PITTSBURGH — A job training agency in northwest Pennsylvania is asking the state for a repayment plan after a finding that nearly $250,000 was misspent. A 51-page audit questioned everything from lunch meetings to goldfish.

The state’s Office of the Budget did a performance audit of the Regional Center for Workforce Excellence, covering July 1, 2009, to July 30, 2013. The center was the fiscal agent for the Northwest Pennsylvania Workforce Investment Board, an agency that covers six counties in the northwest corner of the state, including Erie County.

The auditor raised multiple concerns.

One of the issues was that board members participated in what looked like insider contracts.

“While purchasing from board members may not be a direct violation of the conflict-of-interest policy, the procurement activities exhibited by the WIB and Fiscal Agent give the public the perception taxpayer dollars may have been spent for personal gain or squandered,” noted the report.

The auditor was also concerned with a seeming lack of transparency.

The report also found that “meeting minutes were edited by personnel to omit specific information and financial statement disclosures lacked clarity, which caused information shared with the public to also lack transparency.”

Additionally, “Specific topics discussed were often omitted from meeting minutes, which routinely used phrases like ‘discussion ensued’ rather than documenting the actual dialogue.”

The auditor also raised an eyebrow at the $113,000 “expensed to the ‘Food Meetings’ category in the Fiscal Agent’s accounting system” between 2010 and 2012, as well as $5,000 worth of “glossy report handouts” for an annual dinner meeting.

Additionally, “Workforce investment funding was spent on helium and balloons, goldfish, tulle, goblets, flowers, monthly coffee service, building photos and pictures,” the audit found.

The Regional Center for Workforce Excellence bluntly contested a variety of the auditor’s findings and characterizations.
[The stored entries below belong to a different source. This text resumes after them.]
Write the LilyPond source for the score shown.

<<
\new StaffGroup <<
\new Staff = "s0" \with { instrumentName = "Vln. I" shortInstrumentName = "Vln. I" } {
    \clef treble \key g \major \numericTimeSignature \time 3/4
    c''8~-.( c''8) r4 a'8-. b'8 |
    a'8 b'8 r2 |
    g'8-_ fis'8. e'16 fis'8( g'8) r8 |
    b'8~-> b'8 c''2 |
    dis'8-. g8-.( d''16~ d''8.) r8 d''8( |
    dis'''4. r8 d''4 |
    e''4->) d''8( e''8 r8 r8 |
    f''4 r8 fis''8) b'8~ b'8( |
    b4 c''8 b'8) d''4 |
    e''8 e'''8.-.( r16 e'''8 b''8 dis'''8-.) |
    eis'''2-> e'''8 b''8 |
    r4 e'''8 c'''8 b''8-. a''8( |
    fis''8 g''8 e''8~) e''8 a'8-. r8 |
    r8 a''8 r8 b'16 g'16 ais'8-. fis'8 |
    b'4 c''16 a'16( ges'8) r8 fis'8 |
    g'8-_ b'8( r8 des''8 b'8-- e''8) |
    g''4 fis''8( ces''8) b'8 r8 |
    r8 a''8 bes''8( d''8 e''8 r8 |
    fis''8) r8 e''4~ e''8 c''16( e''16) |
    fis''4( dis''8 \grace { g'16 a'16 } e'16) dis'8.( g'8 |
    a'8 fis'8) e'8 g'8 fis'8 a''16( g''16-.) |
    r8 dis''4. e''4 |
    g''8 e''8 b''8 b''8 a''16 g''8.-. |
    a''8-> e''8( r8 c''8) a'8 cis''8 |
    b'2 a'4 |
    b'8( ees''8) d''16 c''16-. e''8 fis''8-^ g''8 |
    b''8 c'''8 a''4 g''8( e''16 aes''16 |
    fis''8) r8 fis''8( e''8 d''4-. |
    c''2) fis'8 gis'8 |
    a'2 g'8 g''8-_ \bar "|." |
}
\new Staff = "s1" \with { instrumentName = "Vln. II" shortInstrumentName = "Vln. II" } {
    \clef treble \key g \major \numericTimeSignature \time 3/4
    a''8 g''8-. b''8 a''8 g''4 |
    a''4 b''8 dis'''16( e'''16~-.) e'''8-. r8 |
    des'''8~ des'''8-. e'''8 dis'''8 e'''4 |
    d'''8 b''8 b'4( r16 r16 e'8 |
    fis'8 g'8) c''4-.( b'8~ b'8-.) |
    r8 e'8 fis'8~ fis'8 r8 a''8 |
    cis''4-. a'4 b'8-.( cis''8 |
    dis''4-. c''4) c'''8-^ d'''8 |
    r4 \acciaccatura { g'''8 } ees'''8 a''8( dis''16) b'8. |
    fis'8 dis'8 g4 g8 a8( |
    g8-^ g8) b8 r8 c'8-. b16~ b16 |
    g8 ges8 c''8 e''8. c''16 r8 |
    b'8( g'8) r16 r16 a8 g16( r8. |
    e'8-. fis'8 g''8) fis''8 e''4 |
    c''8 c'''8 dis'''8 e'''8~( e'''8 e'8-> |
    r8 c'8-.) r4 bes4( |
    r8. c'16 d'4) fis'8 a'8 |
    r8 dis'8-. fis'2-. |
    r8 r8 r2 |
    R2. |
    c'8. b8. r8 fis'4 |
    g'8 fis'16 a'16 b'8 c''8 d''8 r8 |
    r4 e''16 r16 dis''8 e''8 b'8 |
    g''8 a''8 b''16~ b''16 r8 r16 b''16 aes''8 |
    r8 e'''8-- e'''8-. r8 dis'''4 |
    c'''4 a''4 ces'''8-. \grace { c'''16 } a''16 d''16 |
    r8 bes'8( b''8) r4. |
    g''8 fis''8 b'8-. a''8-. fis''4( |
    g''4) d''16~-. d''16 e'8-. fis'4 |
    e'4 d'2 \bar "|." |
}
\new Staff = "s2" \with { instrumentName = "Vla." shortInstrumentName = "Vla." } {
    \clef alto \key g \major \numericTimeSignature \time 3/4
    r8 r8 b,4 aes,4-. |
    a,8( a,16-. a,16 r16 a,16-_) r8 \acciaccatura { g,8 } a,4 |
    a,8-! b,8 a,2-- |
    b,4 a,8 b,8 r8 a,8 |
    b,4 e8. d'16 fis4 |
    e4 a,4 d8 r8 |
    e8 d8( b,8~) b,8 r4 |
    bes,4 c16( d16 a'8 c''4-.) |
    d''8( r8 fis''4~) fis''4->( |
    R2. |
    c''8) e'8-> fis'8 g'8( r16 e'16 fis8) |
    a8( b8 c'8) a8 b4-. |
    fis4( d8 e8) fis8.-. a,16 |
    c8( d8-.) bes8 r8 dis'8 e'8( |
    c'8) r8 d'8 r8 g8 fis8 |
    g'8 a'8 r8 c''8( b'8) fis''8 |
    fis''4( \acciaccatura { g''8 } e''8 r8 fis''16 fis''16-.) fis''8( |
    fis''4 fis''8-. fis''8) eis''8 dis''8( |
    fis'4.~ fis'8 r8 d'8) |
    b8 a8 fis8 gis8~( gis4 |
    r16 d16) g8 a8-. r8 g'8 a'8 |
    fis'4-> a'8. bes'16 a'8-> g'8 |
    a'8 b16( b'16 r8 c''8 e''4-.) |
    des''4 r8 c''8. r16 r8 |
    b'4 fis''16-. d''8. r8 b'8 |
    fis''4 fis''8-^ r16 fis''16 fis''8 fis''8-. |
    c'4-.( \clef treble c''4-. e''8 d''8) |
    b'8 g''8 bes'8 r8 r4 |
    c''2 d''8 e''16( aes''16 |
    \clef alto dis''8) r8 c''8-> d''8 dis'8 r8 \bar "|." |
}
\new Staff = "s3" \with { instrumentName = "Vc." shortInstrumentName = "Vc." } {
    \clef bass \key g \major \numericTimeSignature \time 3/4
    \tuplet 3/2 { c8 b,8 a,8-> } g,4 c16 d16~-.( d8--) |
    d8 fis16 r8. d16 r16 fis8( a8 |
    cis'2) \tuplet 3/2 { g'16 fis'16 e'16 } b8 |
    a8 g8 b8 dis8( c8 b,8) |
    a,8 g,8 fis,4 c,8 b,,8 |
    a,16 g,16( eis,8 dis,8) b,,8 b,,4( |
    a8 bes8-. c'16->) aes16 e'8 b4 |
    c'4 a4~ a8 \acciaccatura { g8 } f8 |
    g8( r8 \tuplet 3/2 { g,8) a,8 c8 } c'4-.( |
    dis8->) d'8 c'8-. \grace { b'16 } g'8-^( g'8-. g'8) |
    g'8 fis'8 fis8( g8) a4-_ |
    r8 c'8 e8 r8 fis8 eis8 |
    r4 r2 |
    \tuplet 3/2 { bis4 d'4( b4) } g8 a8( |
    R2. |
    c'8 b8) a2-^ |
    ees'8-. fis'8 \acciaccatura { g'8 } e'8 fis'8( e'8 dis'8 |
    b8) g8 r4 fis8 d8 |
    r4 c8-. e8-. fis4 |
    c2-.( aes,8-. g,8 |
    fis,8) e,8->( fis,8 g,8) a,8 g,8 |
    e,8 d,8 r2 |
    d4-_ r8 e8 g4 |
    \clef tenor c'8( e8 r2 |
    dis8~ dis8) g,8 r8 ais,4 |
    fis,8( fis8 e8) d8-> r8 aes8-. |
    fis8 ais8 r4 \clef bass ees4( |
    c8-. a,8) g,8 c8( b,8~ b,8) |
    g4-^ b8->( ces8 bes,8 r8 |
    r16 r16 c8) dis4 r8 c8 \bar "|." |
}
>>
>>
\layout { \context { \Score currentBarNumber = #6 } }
Under a single finding, it used the sentence “The auditor is incorrect” four times.

In one particularly snippy response, it stated, “The auditor provides various examples of what it considers to be waste or abuse of funds by RCWE. That is the perspective of the auditor. The other perspective, and the one that is correct, is that these expenditures of funds were to enhance the mission … as well as to promote the services.”